(RECORDED DATA begins)
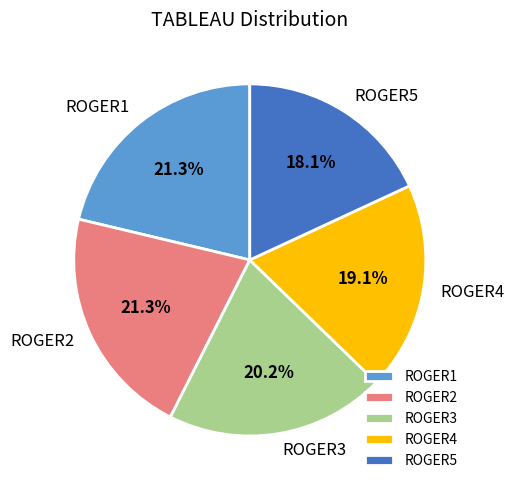

Between ROGER4 and ROGER5, which is larger?

ROGER4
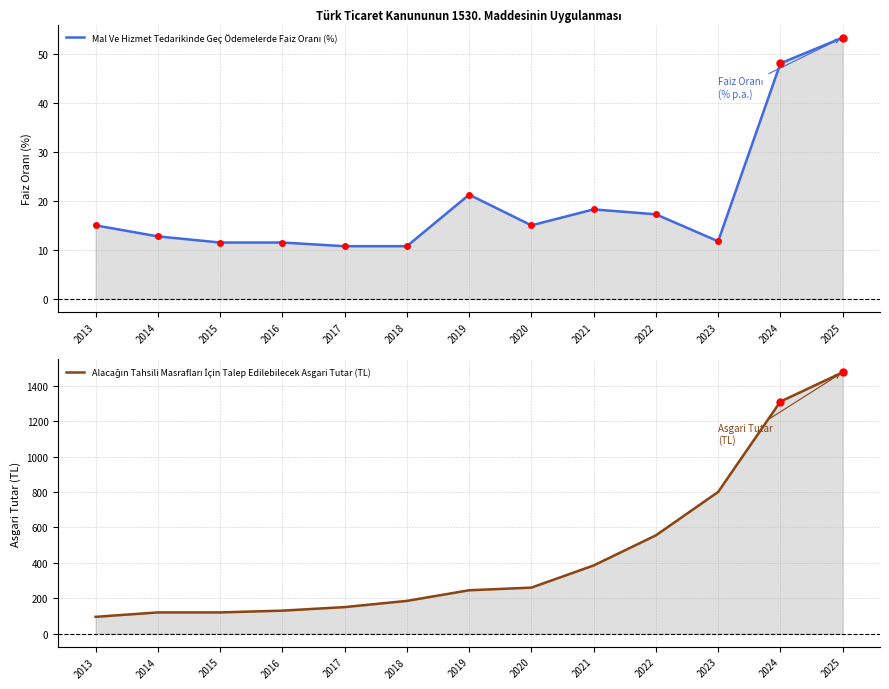

True or false: Alacağın Tahsili Masrafları İçin Talep Edilebilecek Asgari Tutar (TL) and Mal Ve Hizmet Tedarikinde Geç Ödemelerde Faiz Oranı (%) cross at least once.

False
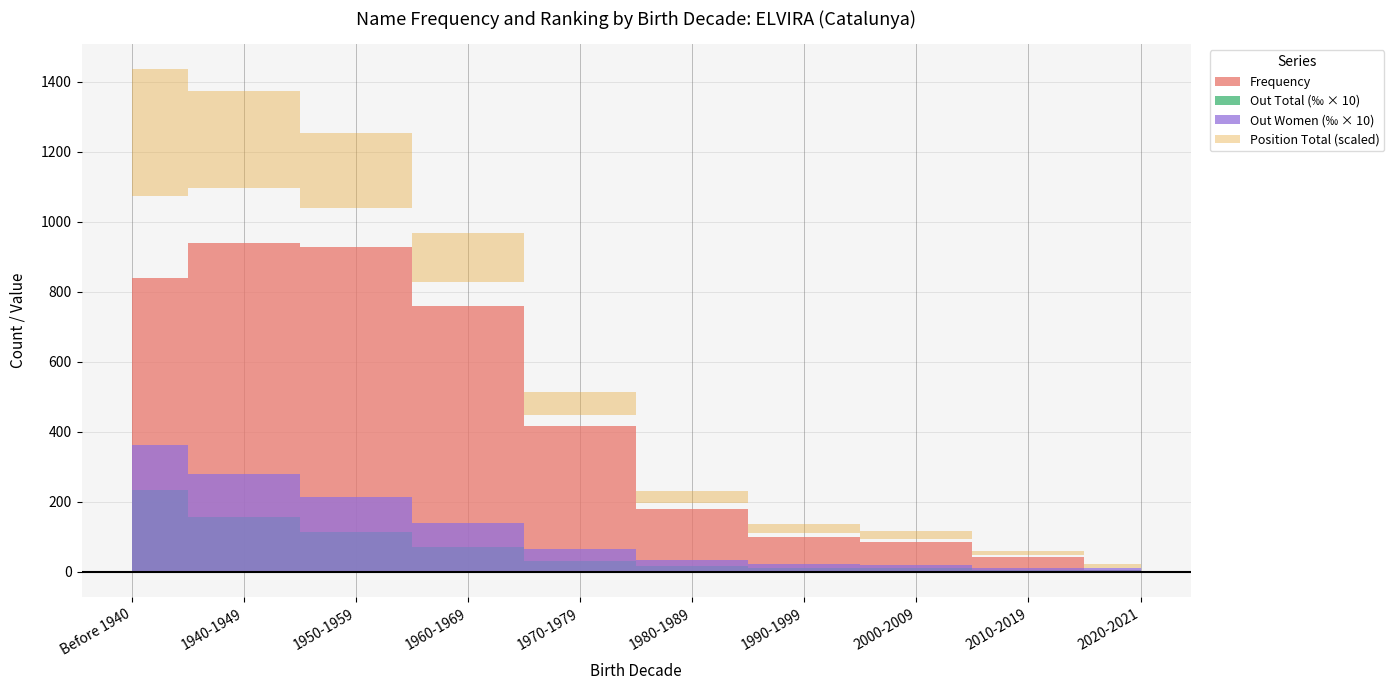

What is the sum of all Position Total values?

5605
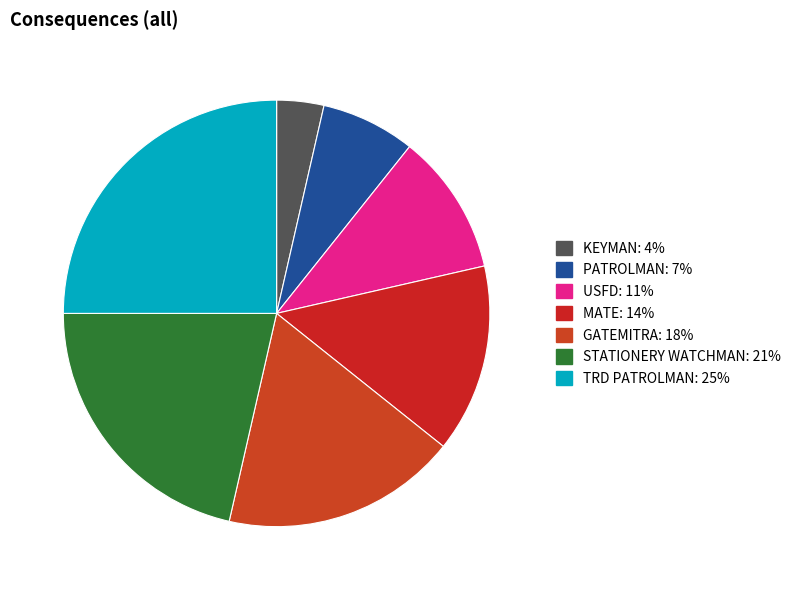

How many segments does this pie chart have?

7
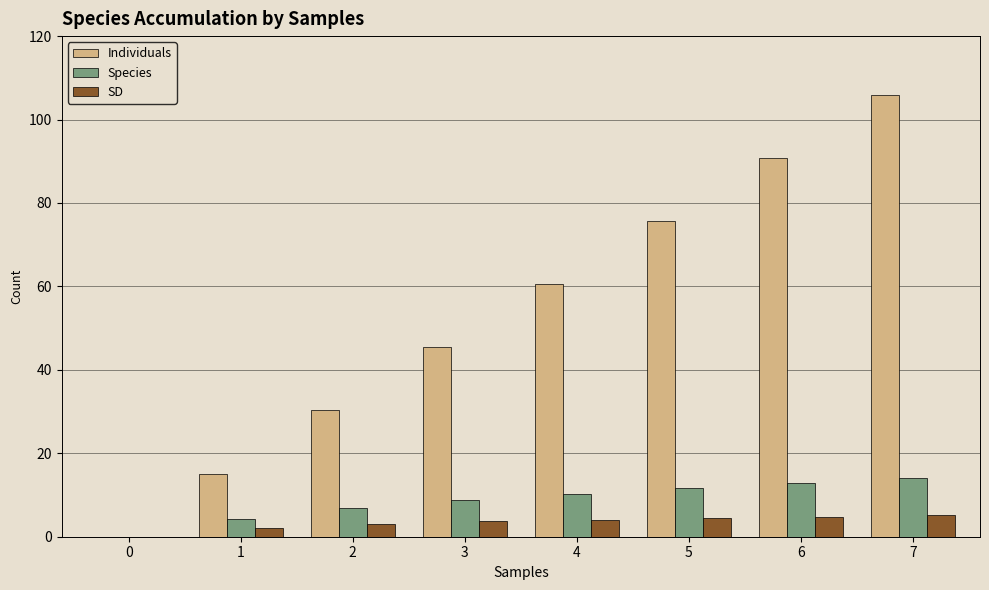

The value of Individuals at 7 is 36.3. True or false?

False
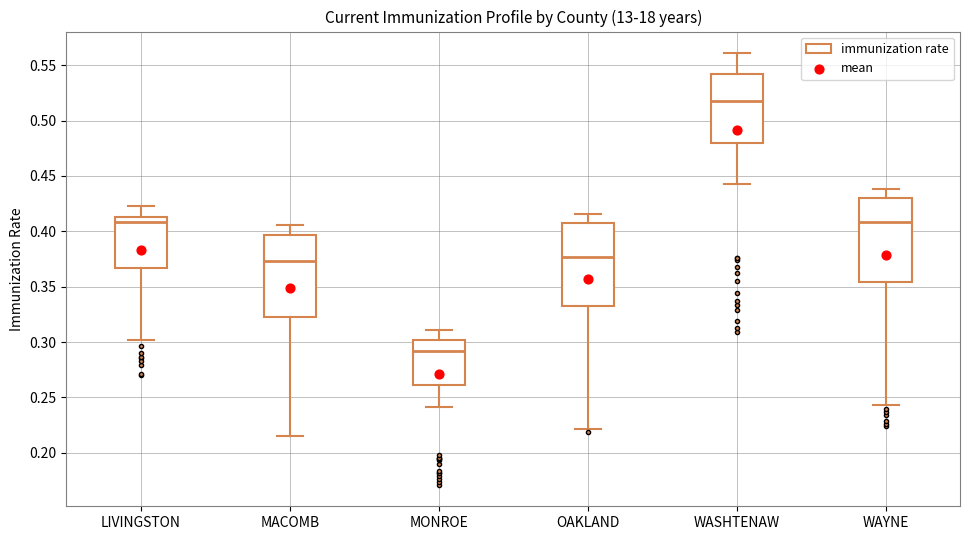

Where does the upper whisker of the box for MACOMB end on the y-axis? The values are not printed on the chart, so give them approximately, as read against the axis.

0.405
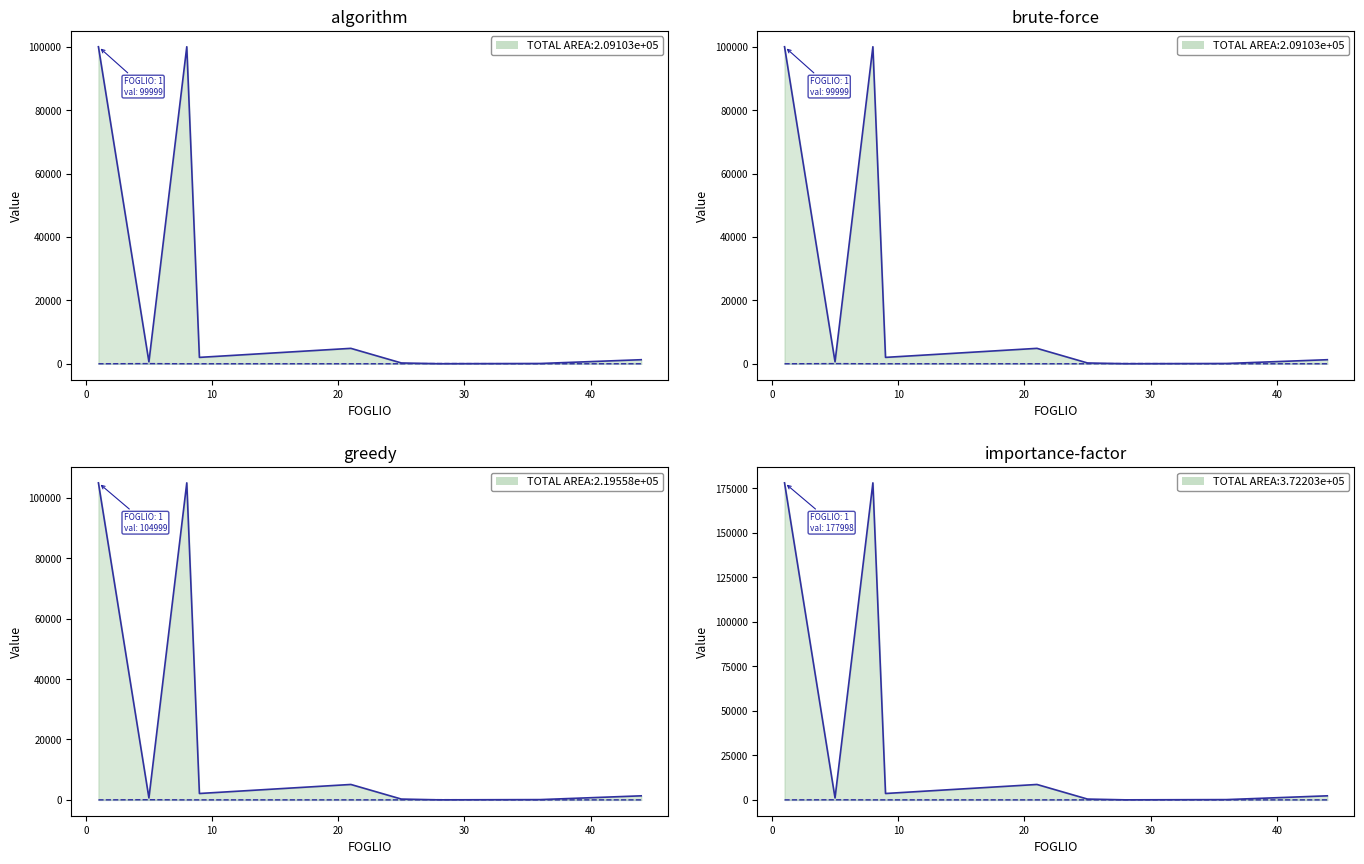

True or false: MAPPALE and SUB intersect in this chart.

False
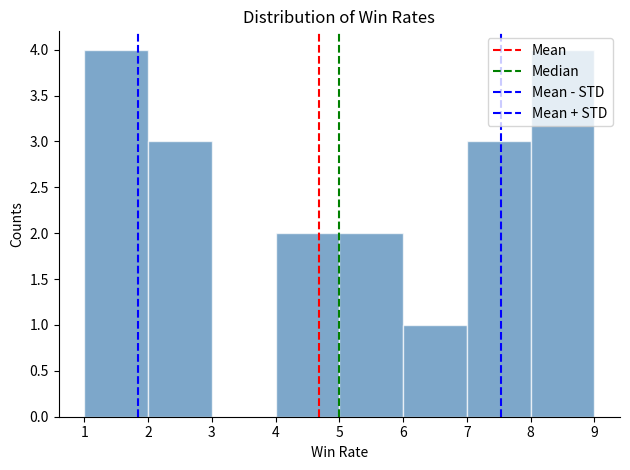

Reading left to right, transcribe this chart: for each bar, give the range it covers on the x-axis and its height. The values are not printed on the chart, so give them approximately, as read against the axis.

1 to 2: 4
2 to 3: 3
3 to 4: 0
4 to 5: 2
5 to 6: 2
6 to 7: 1
7 to 8: 3
8 to 9: 4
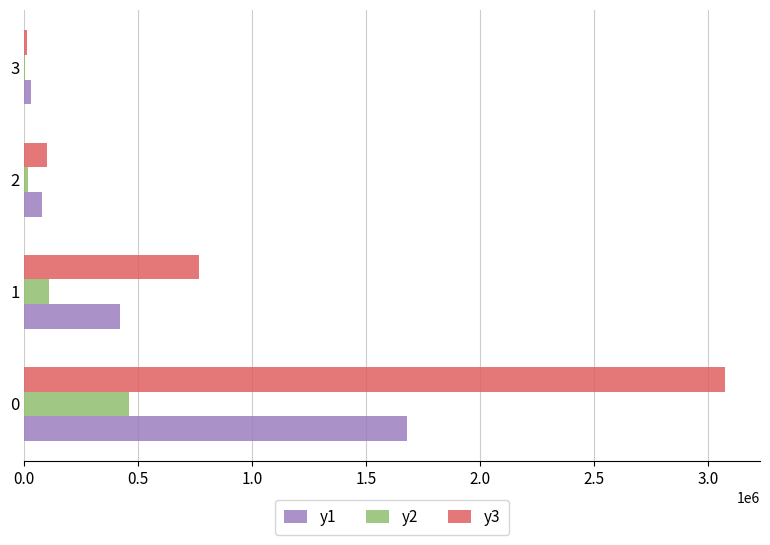

Which series has the largest total across all categories?

y3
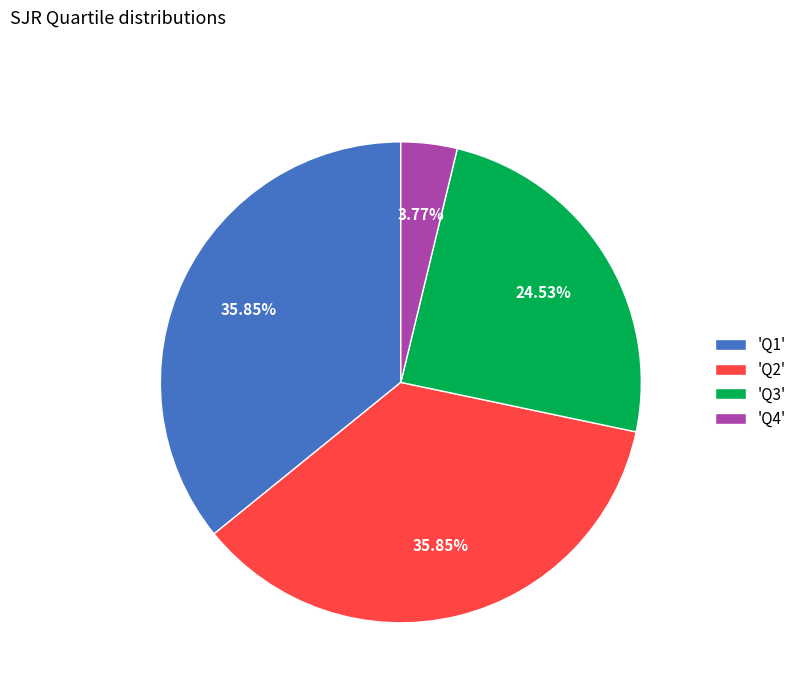

Do 'Q2' and 'Q3' together represent more than half of the pie?

Yes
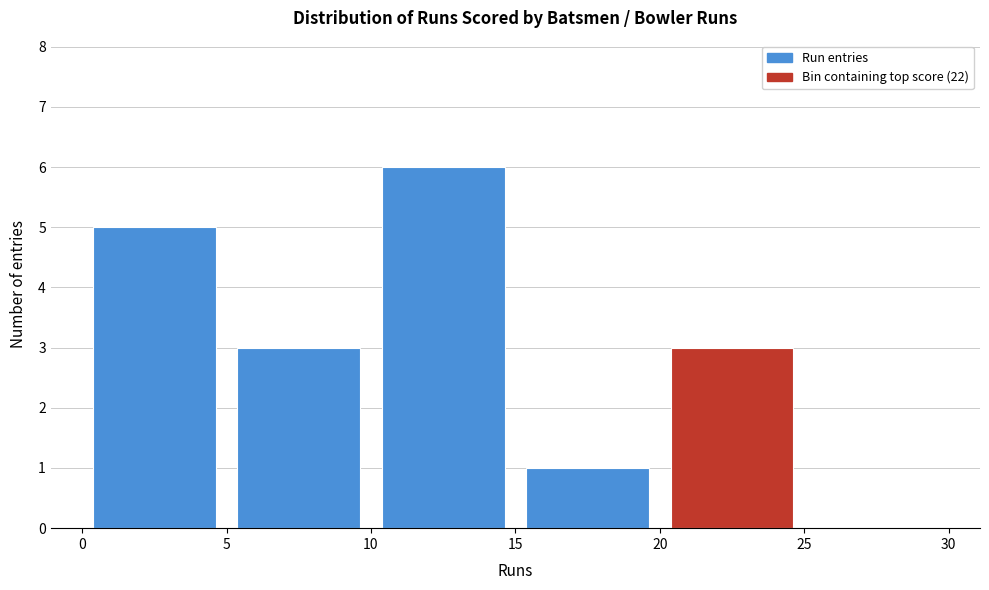

How tall is the bar that spans 15 to 20 on the x-axis? The values are not printed on the chart, so give them approximately, as read against the axis.

1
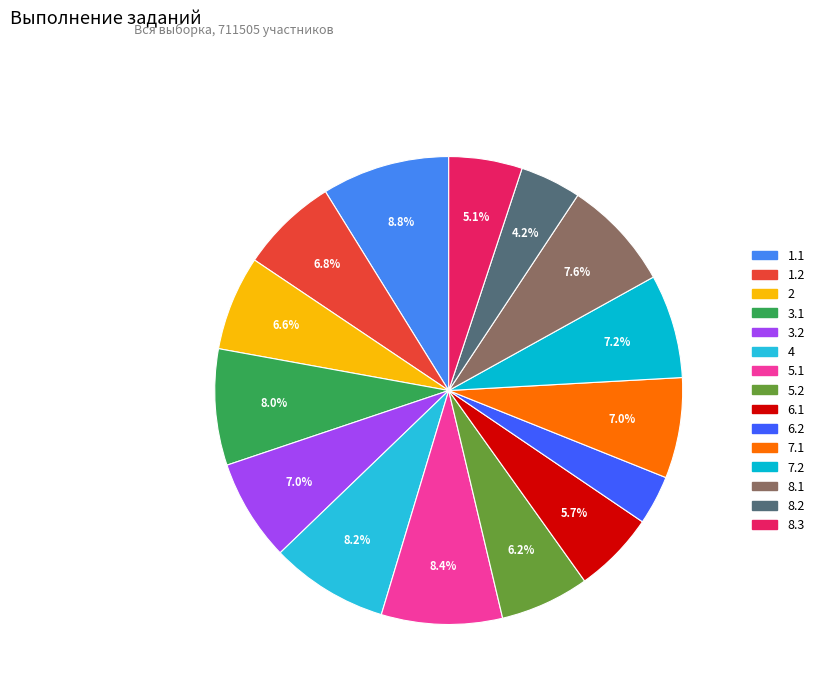

Is there any slice that represents more than half of the pie?

No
(RECORDED DATA ends)
WRITTEN TASK →
Rewrite every line of the listing above as a numbered list, omitting the blank lines and leaving the pictures out.

REPLY TO THE TASK →
1. Between ROGER4 and ROGER5, which is larger?
2. ROGER4
3. True or false: Alacağın Tahsili Masrafları İçin Talep Edilebilecek Asgari Tutar (TL) and Mal Ve Hizmet Tedarikinde Geç Ödemelerde Faiz Oranı (%) cross at least once.
4. False
5. What is the sum of all Position Total values?
6. 5605
7. How many segments does this pie chart have?
8. 7
9. The value of Individuals at 7 is 36.3. True or false?
10. False
11. Where does the upper whisker of the box for MACOMB end on the y-axis? The values are not printed on the chart, so give them approximately, as read against the axis.
12. 0.405
13. True or false: MAPPALE and SUB intersect in this chart.
14. False
15. Reading left to right, transcribe this chart: for each bar, give the range it covers on the x-axis and its height. The values are not printed on the chart, so give them approximately, as read against the axis.
16. 1 to 2: 4
17. 2 to 3: 3
18. 3 to 4: 0
19. 4 to 5: 2
20. 5 to 6: 2
21. 6 to 7: 1
22. 7 to 8: 3
23. 8 to 9: 4
24. Which series has the largest total across all categories?
25. y3
26. Do 'Q2' and 'Q3' together represent more than half of the pie?
27. Yes
28. How tall is the bar that spans 15 to 20 on the x-axis? The values are not printed on the chart, so give them approximately, as read against the axis.
29. 1
30. Is there any slice that represents more than half of the pie?
31. No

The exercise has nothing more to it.